Harris had expected to die in the infirmary of Julia Tutwiler Prison in Wetumpka, which she described as “a nursing home with no care.”

And many are dying in Alabama prisons, so much so that commissioners like Hamm must now take matters into their own hands. The medical furlough process is being used as a last-ditch effort to effectively work around a parole board that refuses to grant adequate medical parole and seems completely satisfied with maintaining overcrowded, unsafe environments that harm inmates and state employees alike.
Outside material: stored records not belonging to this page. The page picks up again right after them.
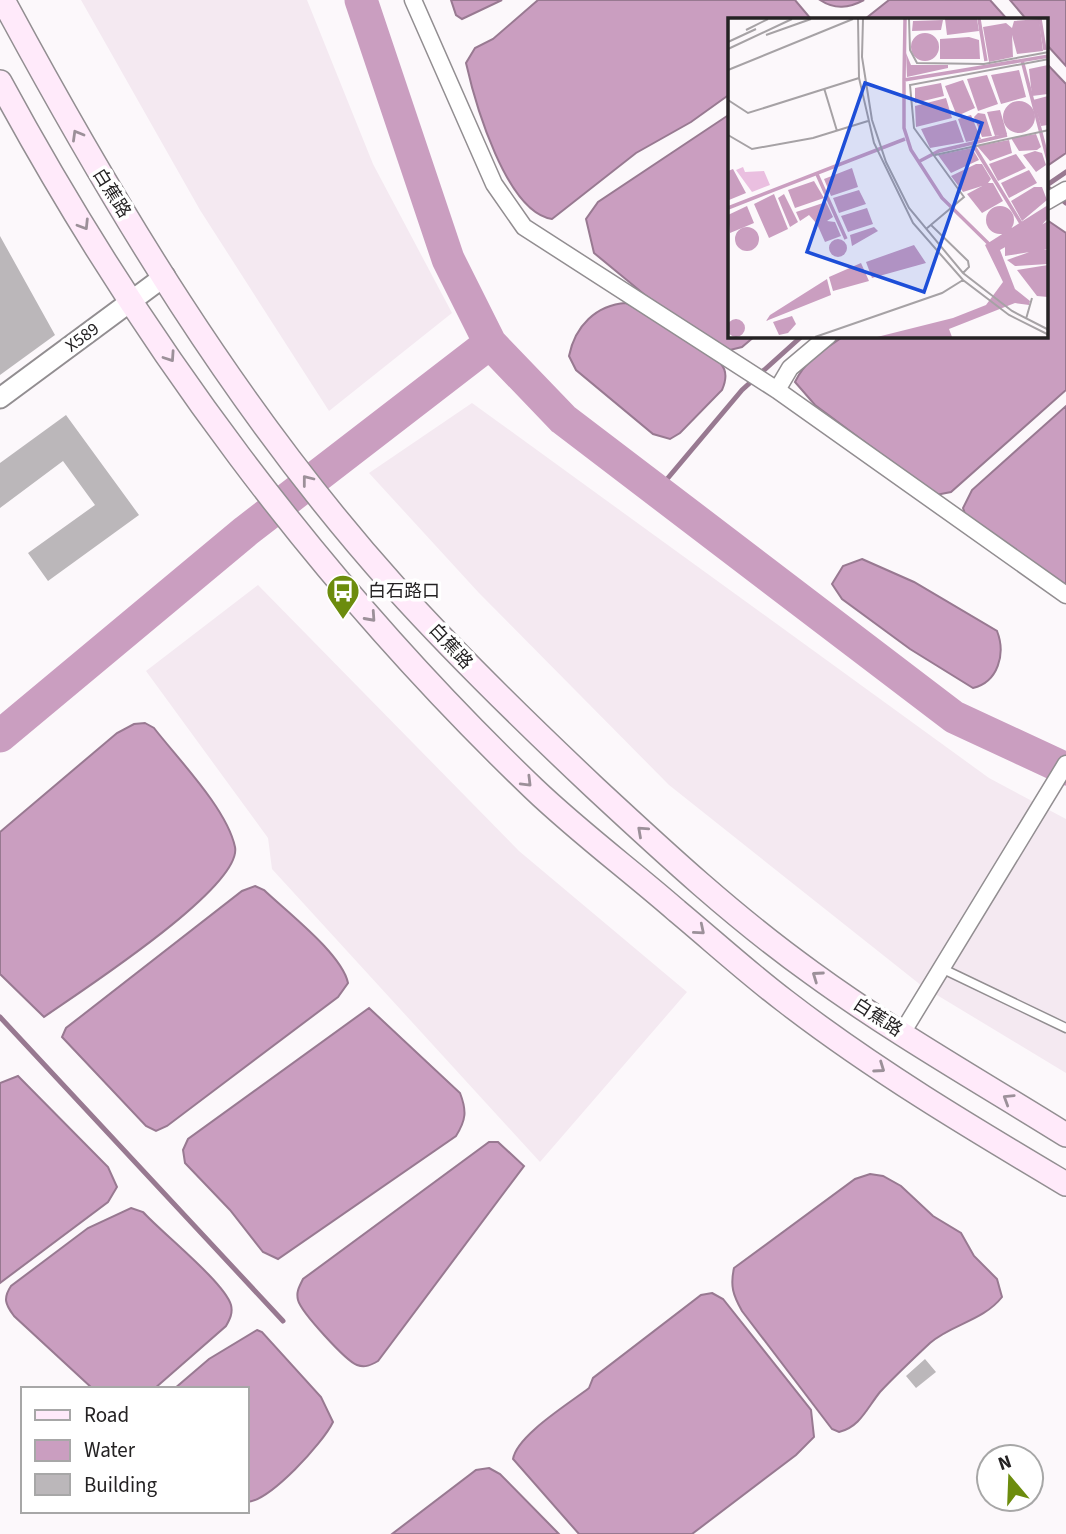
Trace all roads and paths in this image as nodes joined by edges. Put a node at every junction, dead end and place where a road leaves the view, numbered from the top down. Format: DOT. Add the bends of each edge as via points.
graph roads {
  1 [pos="3,0"];
  2 [pos="413,0"];
  3 [pos="0,82"];
  4 [pos="1066,190"];
  5 [pos="1048,200"];
  6 [pos="164,276"];
  7 [pos="133,300"];
  8 [pos="826,338"];
  9 [pos="771,386"];
  10 [pos="0,398"];
  11 [pos="1066,595"];
  12 [pos="1066,764"];
  13 [pos="941,968"];
  14 [pos="1066,1028"];
  15 [pos="902,1033"];
  16 [pos="1066,1135"];
  17 [pos="1066,1184"];
  6 -- 1 [label="main road, 白蕉路, one-way" via="76,135"];
  2 -- 9 [label="street" via="494,184 524,228"];
  3 -- 7 [label="main road, one-way" via="36,149"];
  4 -- 5 [label="street"];
  6 -- 7 [label="street, X589 / X589"];
  15 -- 6 [label="main road, 白蕉路, one-way" via="811,973 708,892 506,704 393,585 273,437"];
  7 -- 10 [label="street, X589 / X589"];
  7 -- 17 [label="main road, one-way" via="241,462 309,547 448,703 537,792 764,984 944,1112"];
  8 -- 9 [label="street"];
  9 -- 11 [label="street"];
  12 -- 13 [label="street"];
  13 -- 14 [label="lane"];
  13 -- 15 [label="street"];
  16 -- 15 [label="main road, 白蕉路, one-way"];
}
Another wrinkle: Alabama relies heavily on the cheap labor supplied by its inmates. Incarcerated Alabamians are farmed out by the DOC to private corporations like McDonald’s and Wendy’s to serve as mandatory workers. These inmates work long shifts while forking over 40 percent of their paycheck to the state before taxation — if they file complaints about their working conditions or find themselves unable to attend their job, they can face solitary confinement and other punishments.

These inmates are deemed reformed enough to work long hours alongside the general public through the work-release program, yet continue to be denied parole as supposed “dangers to society.” Some inmates in the program are even allowed 72-hour periods at home on the weekends. Alabama State Rep. Chris England calls it a “completely broken system” and says that the parole board uses “no guidelines” when making its parole decisions.

Leola Harris agrees. “I don’t think they read nobody’s file,” she said of the board. 

Alongside inmates like Harris who are finding freedom through the medical furlough program, the parole board does appear to be slowly increasing its granted parole rate — AL.com reported that January of this year saw a parole rate of 19  percent. However, these developments are not nearly enough. For every Thomas Owens and Leola Harris who gets lucky enough to leave prison with the chance to receive decent, humane medical care, there are countless others who remain in custody, waiting to die.